My dog seems enamored of acorn shells. We catch her chewing on them, making a sound equivalent to nails on a blackboard. We go into emergency “get it out of the dog’s mouth before she chokes on it” mode by first demanding that she drop it. When has that ever worked? She’s got it, we want it, so it must be a treasure beyond compare. No treat can coax it from her mouth. But we are as determined to get the potential puppy killer out as she is on keeping it in to gnaw on for hours. A nasty scuffle ensues in the form of grabbing her snout, prying open her jaw and reaching a hand down into the maw, at great risk to dog and human. Mostly to human. The amount of slobber one little part-beagle can manufacture in the name of obstinance is astounding. Even if we can get our fingers on the offending object, it slips away like a baby seal. I swear there’s a cunning look in that dog’s eyes right before she swallows the thing–sucks it away from our slimy fingers by the action of her determined throat, never to be seen again. Well, not for a while anyway.

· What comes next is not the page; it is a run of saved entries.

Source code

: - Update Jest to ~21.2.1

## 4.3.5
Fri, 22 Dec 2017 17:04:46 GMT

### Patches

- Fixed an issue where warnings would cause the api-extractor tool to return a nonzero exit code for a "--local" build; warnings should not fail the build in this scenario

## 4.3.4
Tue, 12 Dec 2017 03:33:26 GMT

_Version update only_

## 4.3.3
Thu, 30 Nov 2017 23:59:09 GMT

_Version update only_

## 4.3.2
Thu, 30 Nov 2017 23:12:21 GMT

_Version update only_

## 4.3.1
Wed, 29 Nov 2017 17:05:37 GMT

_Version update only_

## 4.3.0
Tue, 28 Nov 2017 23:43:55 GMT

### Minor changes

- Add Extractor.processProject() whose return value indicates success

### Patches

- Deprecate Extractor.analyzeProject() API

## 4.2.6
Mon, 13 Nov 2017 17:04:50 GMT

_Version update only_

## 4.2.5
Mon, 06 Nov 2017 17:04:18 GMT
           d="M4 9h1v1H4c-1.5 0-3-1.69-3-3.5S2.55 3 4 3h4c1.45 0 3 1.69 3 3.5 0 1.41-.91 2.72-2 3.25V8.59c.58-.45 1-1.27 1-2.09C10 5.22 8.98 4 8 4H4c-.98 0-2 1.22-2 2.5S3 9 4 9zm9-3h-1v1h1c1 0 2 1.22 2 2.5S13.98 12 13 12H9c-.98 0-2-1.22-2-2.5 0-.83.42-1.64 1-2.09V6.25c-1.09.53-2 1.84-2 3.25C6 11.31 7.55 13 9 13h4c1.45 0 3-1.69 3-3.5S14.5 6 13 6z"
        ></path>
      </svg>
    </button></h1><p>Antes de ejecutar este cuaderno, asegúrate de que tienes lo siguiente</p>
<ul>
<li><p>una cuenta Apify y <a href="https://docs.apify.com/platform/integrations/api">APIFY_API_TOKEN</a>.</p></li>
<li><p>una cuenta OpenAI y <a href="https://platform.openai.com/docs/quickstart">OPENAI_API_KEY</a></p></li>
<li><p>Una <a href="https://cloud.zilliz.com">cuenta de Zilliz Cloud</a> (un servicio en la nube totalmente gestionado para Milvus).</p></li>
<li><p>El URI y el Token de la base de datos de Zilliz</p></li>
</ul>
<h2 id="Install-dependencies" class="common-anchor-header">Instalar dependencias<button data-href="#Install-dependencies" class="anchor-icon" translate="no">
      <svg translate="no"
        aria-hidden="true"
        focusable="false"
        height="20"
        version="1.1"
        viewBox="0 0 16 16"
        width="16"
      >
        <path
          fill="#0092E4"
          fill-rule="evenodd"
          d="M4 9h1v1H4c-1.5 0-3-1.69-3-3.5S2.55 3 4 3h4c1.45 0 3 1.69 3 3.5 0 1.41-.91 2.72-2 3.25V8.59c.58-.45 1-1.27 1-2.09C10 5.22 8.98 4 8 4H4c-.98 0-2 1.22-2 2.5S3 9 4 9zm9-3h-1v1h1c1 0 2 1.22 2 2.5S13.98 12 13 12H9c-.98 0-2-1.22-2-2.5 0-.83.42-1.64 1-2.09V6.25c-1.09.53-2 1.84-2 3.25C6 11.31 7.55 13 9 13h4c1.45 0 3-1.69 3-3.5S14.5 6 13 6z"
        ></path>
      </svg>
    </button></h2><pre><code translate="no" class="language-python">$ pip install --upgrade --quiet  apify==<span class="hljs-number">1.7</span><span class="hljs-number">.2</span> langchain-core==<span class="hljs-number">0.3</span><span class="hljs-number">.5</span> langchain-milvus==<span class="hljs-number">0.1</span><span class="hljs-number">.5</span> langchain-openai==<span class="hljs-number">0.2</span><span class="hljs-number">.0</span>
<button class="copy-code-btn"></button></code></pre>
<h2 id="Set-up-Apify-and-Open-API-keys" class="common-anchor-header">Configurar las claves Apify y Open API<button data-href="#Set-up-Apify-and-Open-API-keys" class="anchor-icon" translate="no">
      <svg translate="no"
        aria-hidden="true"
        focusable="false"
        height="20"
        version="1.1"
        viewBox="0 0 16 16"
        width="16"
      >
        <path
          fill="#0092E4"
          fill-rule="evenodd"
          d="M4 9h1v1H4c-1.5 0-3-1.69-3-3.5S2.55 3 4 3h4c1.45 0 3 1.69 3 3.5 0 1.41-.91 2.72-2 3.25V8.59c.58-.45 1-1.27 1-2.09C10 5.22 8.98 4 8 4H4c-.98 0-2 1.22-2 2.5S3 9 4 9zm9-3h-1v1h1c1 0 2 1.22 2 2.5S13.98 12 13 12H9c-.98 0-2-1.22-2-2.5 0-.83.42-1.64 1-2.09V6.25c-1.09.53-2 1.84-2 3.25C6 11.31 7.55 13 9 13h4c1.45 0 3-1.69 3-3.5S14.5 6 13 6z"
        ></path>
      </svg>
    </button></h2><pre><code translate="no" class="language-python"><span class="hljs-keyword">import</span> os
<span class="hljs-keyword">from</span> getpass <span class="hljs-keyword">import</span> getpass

In addition to head injuries and potential dog-killing ingestions, whole, intact acorns amass in hazardous piles along the street and seem to settle right at the foot of our stairs just where we step from our yard into the street. I’ve considered placing a danger sign in that spot. They roll. They have little magnets that attract the soles of your shoes and just at the moment of contact, they roll and take your shoe along for the ride. This is probably known as a primitive form of roller skating . Anthropologists may be able to answer any questions you have about the sport’s origins, but I’m pretty sure this is it.
We live on a hill, so all the perfectly intact acorns, having recently fallen from the mama trees, tend to roll downhill until they find a nice set of stairs, to settle in a small community. Neighbors have been out with their incredibly loud yard blowing equipment, forcing the little buggers from in front of their stairs, driveways and other entry points into their yards. This puts a lot of pressure on the more lazy homeowners who surround them. You can see who these lazy ones are by driving down the street. Tidy blowers live there! Lazy bastards live there. Need I inform you which ones live in the Hobbit House? We call it going with the flow, as nature intended, hate those noisy, blowy things. We finally capitulated before the tar and pitchforks came out–or we were sued by unintended roller bladers.
My husband got out a broom and dust pan and swept the solid nuggets away. The flour residue blew around in the breeze and settled back down in the street. Truthfully, we could have done this clean up every day for a week and still have had a swarm of tiny brown devils goading us from the bottom of our stairway. The wind appears to be their ally, charging through the neighborhood oak trees and causing an avalanche of terror. The barrage of acorns pinging on rooftops, cars and street is enough to make us all duck for cover. Then cars drive over them, crunching their shells and making craggy bits my dog can’t resist.
This afternoon, a large vehicle came rumbling through the hood. I looked out the front window to see what could be making this amount of noise. Our narrow streets usually keep big trucks from wandering through unless someone is repaving their driveway or the electric company is replacing utility poles. This particular truck is called a street sweeper, and I am always surprised whenever one comes trundling down our road. It moved along the curb, spraying a bit of water, dropping its round, rotating brush and scooping up debris from the curbs. A little warning would have been nice so that folks could move their cars out of the way. My side of the street, in front of my little mountain casita, was thoroughly washed, cleansed by the government bureaucrats who probably skated one time too many in their own neighborhoods. Someone, somewhere dispatched a government-paid, super-sized leaf blower to ease our burden and make America safe from acorns.
I predict our street will look much the same as it did before the big, sweeping truck came through…in about a week at most. Since we had a short cold blast, all the leaves are doing their customary coloring and falling thing and those acorns will soon be covered up by pretty red and yellow leaves, which will eventually turn brown. I call this phase of autumn Surprise Acorn Season, since we can no longer see them under the pile of leaves. We then are led back to being scorned for not performing the obligatory blowing and scraping of the street in front of our house. I’ll feel compelled to call the proper authorities to request the sweeper make another round to keep the debris from clogging the drainage system and keep us in good standing with our anti-roller-skating neighbors.
It’s a tough season to get through, but a few backyard bonfires with neighbors and friends will more than make up for it. Time for pumpkin-spiced everything and some good old-fashioned chili to stoke the inner flames as we watch the acorns fall into our firepit and burn like sacrificial lambs to keep the frost at bay for just a few more weeks.